Requirement -
Rewrite every line of the records below as one numbered list, omitting blank lines.

(Saved entries)
----

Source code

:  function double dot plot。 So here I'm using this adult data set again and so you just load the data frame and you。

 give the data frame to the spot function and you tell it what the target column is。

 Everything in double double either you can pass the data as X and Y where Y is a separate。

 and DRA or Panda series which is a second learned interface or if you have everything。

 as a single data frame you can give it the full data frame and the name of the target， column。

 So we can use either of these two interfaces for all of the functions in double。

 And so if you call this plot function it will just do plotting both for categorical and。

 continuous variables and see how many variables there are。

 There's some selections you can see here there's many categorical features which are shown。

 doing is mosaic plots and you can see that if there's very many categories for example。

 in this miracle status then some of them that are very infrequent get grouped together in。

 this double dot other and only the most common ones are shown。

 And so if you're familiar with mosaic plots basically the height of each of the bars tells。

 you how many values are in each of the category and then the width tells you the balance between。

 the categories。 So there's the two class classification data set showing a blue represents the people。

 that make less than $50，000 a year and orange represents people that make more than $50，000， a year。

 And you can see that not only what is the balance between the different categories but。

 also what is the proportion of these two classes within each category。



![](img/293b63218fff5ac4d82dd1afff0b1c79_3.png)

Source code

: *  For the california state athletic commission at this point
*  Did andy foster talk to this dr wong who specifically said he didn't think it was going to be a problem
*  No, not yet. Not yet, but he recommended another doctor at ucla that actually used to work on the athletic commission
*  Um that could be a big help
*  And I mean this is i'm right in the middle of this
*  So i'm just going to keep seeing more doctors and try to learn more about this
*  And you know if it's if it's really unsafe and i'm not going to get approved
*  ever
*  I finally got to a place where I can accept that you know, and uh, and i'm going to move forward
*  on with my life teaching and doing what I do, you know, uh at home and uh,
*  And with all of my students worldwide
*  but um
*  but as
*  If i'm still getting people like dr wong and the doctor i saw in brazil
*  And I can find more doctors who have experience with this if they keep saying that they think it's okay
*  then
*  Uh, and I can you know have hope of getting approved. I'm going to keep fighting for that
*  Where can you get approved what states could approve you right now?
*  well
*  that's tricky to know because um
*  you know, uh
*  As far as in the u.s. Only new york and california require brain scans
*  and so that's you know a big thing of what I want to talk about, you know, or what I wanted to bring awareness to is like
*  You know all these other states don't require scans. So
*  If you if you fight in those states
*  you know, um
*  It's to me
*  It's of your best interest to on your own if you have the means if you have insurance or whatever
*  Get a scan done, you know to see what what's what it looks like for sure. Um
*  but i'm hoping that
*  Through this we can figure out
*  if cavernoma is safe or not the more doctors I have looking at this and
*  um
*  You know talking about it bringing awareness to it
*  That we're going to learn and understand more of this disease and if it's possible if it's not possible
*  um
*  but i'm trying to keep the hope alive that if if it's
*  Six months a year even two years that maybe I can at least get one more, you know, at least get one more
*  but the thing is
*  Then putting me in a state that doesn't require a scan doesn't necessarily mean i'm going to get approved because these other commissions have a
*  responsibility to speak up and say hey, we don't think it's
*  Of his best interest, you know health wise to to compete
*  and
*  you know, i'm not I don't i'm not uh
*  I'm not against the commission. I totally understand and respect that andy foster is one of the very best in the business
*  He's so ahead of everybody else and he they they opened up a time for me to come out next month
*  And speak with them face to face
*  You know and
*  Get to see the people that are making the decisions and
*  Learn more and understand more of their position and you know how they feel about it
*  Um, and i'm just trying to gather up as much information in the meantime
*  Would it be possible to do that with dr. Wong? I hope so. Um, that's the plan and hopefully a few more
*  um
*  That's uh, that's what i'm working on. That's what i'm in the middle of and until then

----

Solution -
1. Source code
2. :  function double dot plot。 So here I'm using this adult data set again and so you just load the data frame and you。
3.  give the data frame to the spot function and you tell it what the target column is。
4.  Everything in double double either you can pass the data as X and Y where Y is a separate。
5.  and DRA or Panda series which is a second learned interface or if you have everything。
6.  as a single data frame you can give it the full data frame and the name of the target， column。
7.  So we can use either of these two interfaces for all of the functions in double。
8.  And so if you call this plot function it will just do plotting both for categorical and。
9.  continuous variables and see how many variables there are。
10.  There's some selections you can see here there's many categorical features which are shown。
11.  doing is mosaic plots and you can see that if there's very many categories for example。
12.  in this miracle status then some of them that are very infrequent get grouped together in。
13.  this double dot other and only the most common ones are shown。
14.  And so if you're familiar with mosaic plots basically the height of each of the bars tells。
15.  you how many values are in each of the category and then the width tells you the balance between。
16.  the categories。 So there's the two class classification data set showing a blue represents the people。
17.  that make less than $50，000 a year and orange represents people that make more than $50，000， a year。
18.  And you can see that not only what is the balance between the different categories but。
19.  also what is the proportion of these two classes within each category。
20. ![](img/293b63218fff5ac4d82dd1afff0b1c79_3.png)
21. Source code
22. : *  For the california state athletic commission at this point
23. *  Did andy foster talk to this dr wong who specifically said he didn't think it was going to be a problem
24. *  No, not yet. Not yet, but he recommended another doctor at ucla that actually used to work on the athletic commission
25. *  Um that could be a big help
26. *  And I mean this is i'm right in the middle of this
27. *  So i'm just going to keep seeing more doctors and try to learn more about this
28. *  And you know if it's if it's really unsafe and i'm not going to get approved
29. *  ever
30. *  I finally got to a place where I can accept that you know, and uh, and i'm going to move forward
31. *  on with my life teaching and doing what I do, you know, uh at home and uh,
32. *  And with all of my students worldwide
33. *  but um
34. *  but as
35. *  If i'm still getting people like dr wong and the doctor i saw in brazil
36. *  And I can find more doctors who have experience with this if they keep saying that they think it's okay
37. *  then
38. *  Uh, and I can you know have hope of getting approved. I'm going to keep fighting for that
39. *  Where can you get approved what states could approve you right now?
40. *  well
41. *  that's tricky to know because um
42. *  you know, uh
43. *  As far as in the u.s. Only new york and california require brain scans
44. *  and so that's you know a big thing of what I want to talk about, you know, or what I wanted to bring awareness to is like
45. *  You know all these other states don't require scans. So
46. *  If you if you fight in those states
47. *  you know, um
48. *  It's to me
49. *  It's of your best interest to on your own if you have the means if you have insurance or whatever
50. *  Get a scan done, you know to see what what's what it looks like for sure. Um
51. *  but i'm hoping that
52. *  Through this we can figure out
53. *  if cavernoma is safe or not the more doctors I have looking at this and
54. *  um
55. *  You know talking about it bringing awareness to it
56. *  That we're going to learn and understand more of this disease and if it's possible if it's not possible
57. *  um
58. *  but i'm trying to keep the hope alive that if if it's
59. *  Six months a year even two years that maybe I can at least get one more, you know, at least get one more
60. *  but the thing is
61. *  Then putting me in a state that doesn't require a scan doesn't necessarily mean i'm going to get approved because these other commissions have a
62. *  responsibility to speak up and say hey, we don't think it's
63. *  Of his best interest, you know health wise to to compete
64. *  and
65. *  you know, i'm not I don't i'm not uh
66. *  I'm not against the commission. I totally understand and respect that andy foster is one of the very best in the business
67. *  He's so ahead of everybody else and he they they opened up a time for me to come out next month
68. *  And speak with them face to face
69. *  You know and
70. *  Get to see the people that are making the decisions and
71. *  Learn more and understand more of their position and you know how they feel about it
72. *  Um, and i'm just trying to gather up as much information in the meantime
73. *  Would it be possible to do that with dr. Wong? I hope so. Um, that's the plan and hopefully a few more
74. *  um
75. *  That's uh, that's what i'm working on. That's what i'm in the middle of and until then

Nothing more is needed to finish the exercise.